START RECORDS SHOWN

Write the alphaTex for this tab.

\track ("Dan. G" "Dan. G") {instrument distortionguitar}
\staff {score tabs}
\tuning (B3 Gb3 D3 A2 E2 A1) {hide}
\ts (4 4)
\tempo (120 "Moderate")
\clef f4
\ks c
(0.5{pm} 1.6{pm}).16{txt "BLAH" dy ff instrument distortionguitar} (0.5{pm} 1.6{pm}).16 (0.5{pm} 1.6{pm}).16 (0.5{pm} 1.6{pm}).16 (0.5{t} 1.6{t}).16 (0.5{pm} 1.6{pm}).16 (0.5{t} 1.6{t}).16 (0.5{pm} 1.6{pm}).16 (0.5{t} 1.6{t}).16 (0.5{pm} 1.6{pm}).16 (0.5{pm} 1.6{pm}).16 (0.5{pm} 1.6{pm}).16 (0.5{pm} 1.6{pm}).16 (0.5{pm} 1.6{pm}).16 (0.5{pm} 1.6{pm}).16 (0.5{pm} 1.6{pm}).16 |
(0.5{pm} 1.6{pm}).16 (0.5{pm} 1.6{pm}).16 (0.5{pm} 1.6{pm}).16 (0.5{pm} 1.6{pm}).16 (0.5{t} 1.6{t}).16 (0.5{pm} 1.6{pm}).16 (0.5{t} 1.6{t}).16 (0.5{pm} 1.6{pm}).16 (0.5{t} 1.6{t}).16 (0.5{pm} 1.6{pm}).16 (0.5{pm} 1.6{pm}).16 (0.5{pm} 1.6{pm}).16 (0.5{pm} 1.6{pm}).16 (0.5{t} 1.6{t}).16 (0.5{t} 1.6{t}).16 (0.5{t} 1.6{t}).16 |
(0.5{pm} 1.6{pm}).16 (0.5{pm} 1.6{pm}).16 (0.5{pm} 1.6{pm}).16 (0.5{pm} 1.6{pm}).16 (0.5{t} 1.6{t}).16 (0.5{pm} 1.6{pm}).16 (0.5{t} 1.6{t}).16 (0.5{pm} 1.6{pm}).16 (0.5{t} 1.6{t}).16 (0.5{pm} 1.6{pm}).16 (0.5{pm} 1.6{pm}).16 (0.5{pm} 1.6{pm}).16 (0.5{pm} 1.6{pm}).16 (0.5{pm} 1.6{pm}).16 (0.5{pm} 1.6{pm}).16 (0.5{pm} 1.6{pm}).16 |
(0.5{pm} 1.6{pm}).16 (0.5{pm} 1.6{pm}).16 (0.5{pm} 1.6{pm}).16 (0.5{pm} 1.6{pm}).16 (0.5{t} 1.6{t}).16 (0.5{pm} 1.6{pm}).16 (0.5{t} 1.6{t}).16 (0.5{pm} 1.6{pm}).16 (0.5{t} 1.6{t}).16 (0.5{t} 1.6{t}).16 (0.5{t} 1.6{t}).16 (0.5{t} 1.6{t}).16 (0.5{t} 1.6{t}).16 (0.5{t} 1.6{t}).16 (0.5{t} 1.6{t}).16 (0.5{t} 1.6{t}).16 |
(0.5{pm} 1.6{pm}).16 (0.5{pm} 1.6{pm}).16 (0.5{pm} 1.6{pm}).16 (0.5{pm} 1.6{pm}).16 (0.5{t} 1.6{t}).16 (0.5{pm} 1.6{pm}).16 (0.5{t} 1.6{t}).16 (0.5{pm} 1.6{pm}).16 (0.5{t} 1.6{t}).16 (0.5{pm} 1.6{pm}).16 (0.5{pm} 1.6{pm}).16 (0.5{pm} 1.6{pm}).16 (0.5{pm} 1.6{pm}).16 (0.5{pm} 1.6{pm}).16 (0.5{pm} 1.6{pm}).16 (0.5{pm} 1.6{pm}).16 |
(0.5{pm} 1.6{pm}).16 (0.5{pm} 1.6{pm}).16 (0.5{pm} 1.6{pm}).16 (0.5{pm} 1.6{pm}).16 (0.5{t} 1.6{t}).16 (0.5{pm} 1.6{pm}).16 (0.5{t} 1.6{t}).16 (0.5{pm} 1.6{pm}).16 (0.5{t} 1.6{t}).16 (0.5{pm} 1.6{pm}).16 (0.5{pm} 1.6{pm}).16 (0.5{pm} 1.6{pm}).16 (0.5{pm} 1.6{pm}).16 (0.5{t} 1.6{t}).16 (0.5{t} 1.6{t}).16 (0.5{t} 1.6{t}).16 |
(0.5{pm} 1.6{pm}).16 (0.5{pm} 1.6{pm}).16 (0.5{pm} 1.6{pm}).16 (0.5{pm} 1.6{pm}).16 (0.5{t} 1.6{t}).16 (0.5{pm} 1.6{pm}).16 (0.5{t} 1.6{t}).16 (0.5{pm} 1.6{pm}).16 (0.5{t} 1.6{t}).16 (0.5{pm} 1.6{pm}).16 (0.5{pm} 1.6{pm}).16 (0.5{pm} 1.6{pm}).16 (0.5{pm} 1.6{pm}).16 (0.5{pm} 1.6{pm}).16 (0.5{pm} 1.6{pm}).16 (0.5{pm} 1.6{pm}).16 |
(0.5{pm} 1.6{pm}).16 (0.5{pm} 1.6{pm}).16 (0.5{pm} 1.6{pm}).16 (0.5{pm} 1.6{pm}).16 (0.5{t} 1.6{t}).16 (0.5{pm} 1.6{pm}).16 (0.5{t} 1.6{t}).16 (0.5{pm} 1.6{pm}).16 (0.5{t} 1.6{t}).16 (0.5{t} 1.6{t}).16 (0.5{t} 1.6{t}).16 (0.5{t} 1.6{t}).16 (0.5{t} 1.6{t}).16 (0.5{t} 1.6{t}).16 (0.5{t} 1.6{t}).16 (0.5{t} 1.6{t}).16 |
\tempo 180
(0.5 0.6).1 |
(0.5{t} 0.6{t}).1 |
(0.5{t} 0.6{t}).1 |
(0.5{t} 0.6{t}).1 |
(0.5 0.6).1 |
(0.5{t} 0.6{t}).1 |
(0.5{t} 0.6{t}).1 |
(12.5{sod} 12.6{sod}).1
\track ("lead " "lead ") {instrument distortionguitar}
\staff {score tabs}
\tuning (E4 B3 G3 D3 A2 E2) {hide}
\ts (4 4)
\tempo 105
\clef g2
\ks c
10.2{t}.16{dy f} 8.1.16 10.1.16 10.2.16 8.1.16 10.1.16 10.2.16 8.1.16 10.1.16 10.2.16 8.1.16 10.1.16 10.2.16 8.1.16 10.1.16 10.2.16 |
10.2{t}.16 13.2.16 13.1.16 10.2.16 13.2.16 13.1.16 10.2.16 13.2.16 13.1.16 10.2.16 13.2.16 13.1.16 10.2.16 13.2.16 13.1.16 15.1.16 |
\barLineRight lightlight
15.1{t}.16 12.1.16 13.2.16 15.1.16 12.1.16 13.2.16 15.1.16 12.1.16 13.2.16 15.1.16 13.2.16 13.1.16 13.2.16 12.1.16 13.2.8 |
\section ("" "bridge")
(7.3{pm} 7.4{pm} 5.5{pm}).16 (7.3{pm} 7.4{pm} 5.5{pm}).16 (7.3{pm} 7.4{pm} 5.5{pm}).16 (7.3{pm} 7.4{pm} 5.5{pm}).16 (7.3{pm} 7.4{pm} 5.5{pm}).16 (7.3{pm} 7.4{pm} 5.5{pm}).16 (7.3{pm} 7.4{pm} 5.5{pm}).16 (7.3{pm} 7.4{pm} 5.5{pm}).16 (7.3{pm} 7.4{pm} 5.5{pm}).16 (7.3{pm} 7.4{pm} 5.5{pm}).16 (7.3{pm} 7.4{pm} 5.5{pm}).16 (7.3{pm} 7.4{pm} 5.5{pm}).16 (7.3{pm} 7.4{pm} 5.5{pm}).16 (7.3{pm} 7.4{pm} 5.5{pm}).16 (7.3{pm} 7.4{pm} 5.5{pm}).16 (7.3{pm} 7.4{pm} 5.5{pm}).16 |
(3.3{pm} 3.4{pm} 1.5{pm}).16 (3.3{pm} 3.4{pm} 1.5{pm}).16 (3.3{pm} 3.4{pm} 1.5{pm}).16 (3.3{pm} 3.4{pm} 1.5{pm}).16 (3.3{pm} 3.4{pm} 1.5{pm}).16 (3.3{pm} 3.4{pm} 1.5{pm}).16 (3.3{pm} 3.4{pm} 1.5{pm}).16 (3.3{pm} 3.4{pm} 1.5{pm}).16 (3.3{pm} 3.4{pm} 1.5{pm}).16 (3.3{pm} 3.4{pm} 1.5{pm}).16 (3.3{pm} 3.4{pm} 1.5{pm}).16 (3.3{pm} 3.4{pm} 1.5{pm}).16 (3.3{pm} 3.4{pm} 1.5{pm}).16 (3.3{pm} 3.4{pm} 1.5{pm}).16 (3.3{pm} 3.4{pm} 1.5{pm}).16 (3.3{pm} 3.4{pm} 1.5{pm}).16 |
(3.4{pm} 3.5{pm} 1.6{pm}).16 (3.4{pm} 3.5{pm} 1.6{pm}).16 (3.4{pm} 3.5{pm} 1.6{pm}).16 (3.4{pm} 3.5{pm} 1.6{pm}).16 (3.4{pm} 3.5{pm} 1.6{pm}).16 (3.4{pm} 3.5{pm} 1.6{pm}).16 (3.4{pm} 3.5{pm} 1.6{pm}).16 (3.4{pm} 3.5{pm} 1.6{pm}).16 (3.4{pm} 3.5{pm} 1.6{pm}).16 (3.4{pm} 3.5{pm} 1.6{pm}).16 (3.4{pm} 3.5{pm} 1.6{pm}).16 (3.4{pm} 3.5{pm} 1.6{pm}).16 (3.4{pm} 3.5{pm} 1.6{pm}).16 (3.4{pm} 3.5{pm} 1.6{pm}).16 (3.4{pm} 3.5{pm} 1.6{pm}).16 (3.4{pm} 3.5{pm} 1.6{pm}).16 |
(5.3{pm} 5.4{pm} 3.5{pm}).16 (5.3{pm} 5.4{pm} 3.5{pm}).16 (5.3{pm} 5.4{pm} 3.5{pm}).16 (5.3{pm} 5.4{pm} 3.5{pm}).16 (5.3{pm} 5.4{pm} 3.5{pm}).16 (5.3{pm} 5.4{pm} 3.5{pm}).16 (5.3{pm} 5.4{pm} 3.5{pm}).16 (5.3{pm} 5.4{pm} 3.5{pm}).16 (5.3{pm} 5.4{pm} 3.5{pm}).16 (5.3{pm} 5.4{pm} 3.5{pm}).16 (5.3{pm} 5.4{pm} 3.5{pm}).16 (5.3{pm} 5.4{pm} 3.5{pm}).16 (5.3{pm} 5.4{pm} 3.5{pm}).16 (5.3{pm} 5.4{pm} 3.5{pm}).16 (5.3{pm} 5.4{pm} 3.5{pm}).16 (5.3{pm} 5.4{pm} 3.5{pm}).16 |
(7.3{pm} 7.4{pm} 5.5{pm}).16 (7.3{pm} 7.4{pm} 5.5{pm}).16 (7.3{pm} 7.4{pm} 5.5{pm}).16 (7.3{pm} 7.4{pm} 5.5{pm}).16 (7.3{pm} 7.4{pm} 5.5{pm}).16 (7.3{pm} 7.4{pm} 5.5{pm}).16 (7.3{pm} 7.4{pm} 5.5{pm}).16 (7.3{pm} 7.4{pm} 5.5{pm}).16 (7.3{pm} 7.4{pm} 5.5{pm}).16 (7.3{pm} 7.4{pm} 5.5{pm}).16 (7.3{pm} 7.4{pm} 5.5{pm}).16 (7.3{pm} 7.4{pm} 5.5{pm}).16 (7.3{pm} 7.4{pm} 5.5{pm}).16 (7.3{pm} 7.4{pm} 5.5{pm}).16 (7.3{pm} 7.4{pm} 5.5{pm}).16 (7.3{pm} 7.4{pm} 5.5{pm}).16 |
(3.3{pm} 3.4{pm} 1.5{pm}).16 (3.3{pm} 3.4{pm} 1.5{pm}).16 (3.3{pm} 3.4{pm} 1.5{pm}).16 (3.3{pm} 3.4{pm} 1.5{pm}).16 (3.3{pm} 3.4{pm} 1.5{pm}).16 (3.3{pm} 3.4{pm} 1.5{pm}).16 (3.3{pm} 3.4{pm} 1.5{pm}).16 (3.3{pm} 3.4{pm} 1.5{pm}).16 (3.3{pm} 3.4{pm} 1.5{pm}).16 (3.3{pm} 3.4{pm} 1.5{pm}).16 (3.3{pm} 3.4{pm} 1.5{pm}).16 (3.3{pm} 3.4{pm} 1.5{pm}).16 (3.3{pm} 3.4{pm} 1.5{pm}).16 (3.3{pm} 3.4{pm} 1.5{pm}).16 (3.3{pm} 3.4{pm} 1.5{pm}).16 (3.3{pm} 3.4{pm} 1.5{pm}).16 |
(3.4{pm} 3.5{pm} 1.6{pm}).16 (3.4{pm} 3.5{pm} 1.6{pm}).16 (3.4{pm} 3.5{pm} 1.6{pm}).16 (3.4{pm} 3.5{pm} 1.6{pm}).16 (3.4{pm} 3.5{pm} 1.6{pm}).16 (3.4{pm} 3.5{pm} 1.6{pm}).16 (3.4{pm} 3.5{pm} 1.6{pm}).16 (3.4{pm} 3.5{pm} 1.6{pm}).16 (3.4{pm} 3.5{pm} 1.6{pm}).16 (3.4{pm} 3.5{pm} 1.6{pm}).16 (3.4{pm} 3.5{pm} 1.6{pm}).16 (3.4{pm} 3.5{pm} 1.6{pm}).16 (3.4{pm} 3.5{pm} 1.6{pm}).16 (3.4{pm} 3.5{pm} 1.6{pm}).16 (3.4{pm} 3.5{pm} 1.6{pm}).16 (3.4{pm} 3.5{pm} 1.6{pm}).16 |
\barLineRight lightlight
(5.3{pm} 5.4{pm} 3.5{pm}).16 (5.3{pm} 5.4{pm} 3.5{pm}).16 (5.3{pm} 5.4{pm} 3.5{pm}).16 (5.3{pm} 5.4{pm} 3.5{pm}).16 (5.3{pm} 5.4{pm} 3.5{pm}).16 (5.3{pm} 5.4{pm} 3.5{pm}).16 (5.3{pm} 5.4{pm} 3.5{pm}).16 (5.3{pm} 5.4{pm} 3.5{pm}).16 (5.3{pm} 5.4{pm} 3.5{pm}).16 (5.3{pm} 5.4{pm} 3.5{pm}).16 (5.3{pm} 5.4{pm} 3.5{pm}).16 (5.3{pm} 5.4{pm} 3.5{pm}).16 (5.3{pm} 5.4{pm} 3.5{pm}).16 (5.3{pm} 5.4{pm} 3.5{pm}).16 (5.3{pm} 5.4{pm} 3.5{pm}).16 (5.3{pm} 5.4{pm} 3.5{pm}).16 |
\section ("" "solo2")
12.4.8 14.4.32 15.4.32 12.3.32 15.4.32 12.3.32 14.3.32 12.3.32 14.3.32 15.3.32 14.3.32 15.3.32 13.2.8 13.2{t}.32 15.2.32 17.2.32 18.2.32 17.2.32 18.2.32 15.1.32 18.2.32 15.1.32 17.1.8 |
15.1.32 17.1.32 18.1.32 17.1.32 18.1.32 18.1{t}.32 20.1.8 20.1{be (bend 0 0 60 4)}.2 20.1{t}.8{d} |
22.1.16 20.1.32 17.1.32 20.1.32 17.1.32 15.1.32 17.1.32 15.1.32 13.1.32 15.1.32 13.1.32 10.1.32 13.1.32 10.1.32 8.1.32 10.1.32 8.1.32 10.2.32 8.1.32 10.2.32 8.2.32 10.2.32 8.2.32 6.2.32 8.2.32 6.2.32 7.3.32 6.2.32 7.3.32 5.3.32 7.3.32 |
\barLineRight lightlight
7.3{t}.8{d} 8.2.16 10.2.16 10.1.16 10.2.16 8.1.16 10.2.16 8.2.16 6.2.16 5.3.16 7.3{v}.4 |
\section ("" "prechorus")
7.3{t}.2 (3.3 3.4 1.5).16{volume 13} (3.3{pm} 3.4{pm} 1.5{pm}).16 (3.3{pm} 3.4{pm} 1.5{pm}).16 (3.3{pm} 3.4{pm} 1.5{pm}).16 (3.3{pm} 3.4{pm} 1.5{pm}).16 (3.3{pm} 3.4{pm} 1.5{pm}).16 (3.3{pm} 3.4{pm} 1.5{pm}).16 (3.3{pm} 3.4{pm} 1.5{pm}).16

END RECORDS SHOWN

▶ [WHAT IS EXPECTED]: Pull out every line in the rows above that contains the string "tempo", matching case exactly.

▶ [EXERCISE ANSWER]:
\tempo (120 "Moderate")
\tempo 180
\tempo 105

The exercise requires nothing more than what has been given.